Every workplace is different, in terms of size, type of operations, culture, and location. But there are some things that every employer should be vigilant about regardless of whether they are small shops or international monstrosities.
Is my employee handbook current, comprehensive, and comprehensible?
Too often employee handbooks are a “checklist” item for employers. But “Yep, we’ve got one of those,” is far from sufficient. Your employee handbook needs to be reviewed on a regular basis (at least every 2-3 years) to ensure that it complies with current laws and regulations. It needs to be comprehensive, in that it covers issues not only that are required by law but that also reflect the reality of your workplace. And they need to be comprehensible to your employees. If the handbook does not communicate well to your employees, you have little advantage over an employer who has no handbook at all.
Are my exempt/non-exempt employees classified correctly?
A regular mini-audit of your wage and hour practices is a smart idea, but a critical area of focus should be on how your employees are classified. Oftentimes employees are classified as “exempt” when they are hired, but the nature of their job duties evolves over time, and they may not fit an exemption under the law any longer. Overtime awards can be expensive, and employees are becoming more aggressive about pursuing their rights under the Fair Labor Standards Act.
Am I sure my independent contractors aren’t employees?
A number of factors, not the least of which is the expense of employee benefits, have pushed employers to use more “contingent” workers, including temporary employees, workers assigned through staffing companies, or independent contractors. The trouble is, what an employer considers as a “contractor” only sometimes (perhaps rarely) matches up with the law. There are a number of tests that can be applied when determining whether a worker is a contractor or an employee, and if you use any independent contractors in your workplace, you need to be vigilant to ensure you have classified them correctly. Otherwise, you can be looking at claims for lost wages, overtime, or lost benefits. You also can land in hot water with the IRS for not making required withholdings, or with immigration auditors for not having I-9s in place. In other words, if you are going to make a mistake in your employment law compliance, this isn’t the one to make.
Do I have the right agreements in place to protect my confidential information?
Employees are mobile. Information is portable. That can be a frightening combination for employers, especially when you have a specialized product or service or a customer list that you have carefully prepared over time. In the wrong hands, that information can enrich an existing competitor or remove the barriers to entry into an industry for new competitors. In many states, non-competition agreements are difficult to enforce, but there are usually several other options that you can use to protect yourself. Simply cribbing from an employment agreement you found that was drafted during the Carter administration is not likely to give you the protections you need in a competitive world where all a competitor sometimes needs is a laptop and a head start.
Are my I-9s in order?
Whether you have one employee or ten thousand employees, you are required to correctly complete and retain an I-9 for each of them.

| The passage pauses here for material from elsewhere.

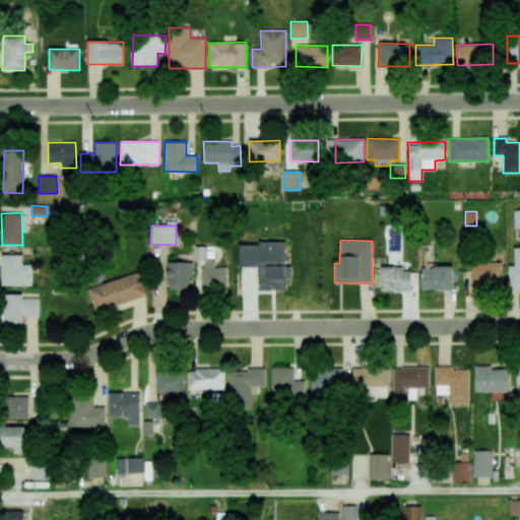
[(239,243),(239,267),(259,267),(259,289),(285,289),(285,277),(290,277),(289,266),(285,266),(284,243),(239,243)]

It seems like a simple enough task, but employers commonly make critical and potentially costly errors in more than 50% of their I-9s. Retention and destruction of I-9s also can present headaches for employers. And when Immigrations and Customs Enforcement makes a visit, this isn’t the kinder, gentler type of audit that we saw during the previous administration. ICE is looking to crack down on employers who do not meet their legal obligations to properly confirm the identity and employment authorization of their employees. Conducting an internal audit of your I-9s can give you safe harbor in the event of an ICE audit if you have found and corrected your errors before they do. With possible fines of over $1000 for each I-9 violation, it is worth the effort to make sure that your files are current and correct.
As with any compliance issue, the best practice is to make sure that you have your house in order before you have a government agency or an opposing attorney looking over your shoulder. These five areas are a good start to ensuring that your employment practices aren’t a liability waiting to be discovered.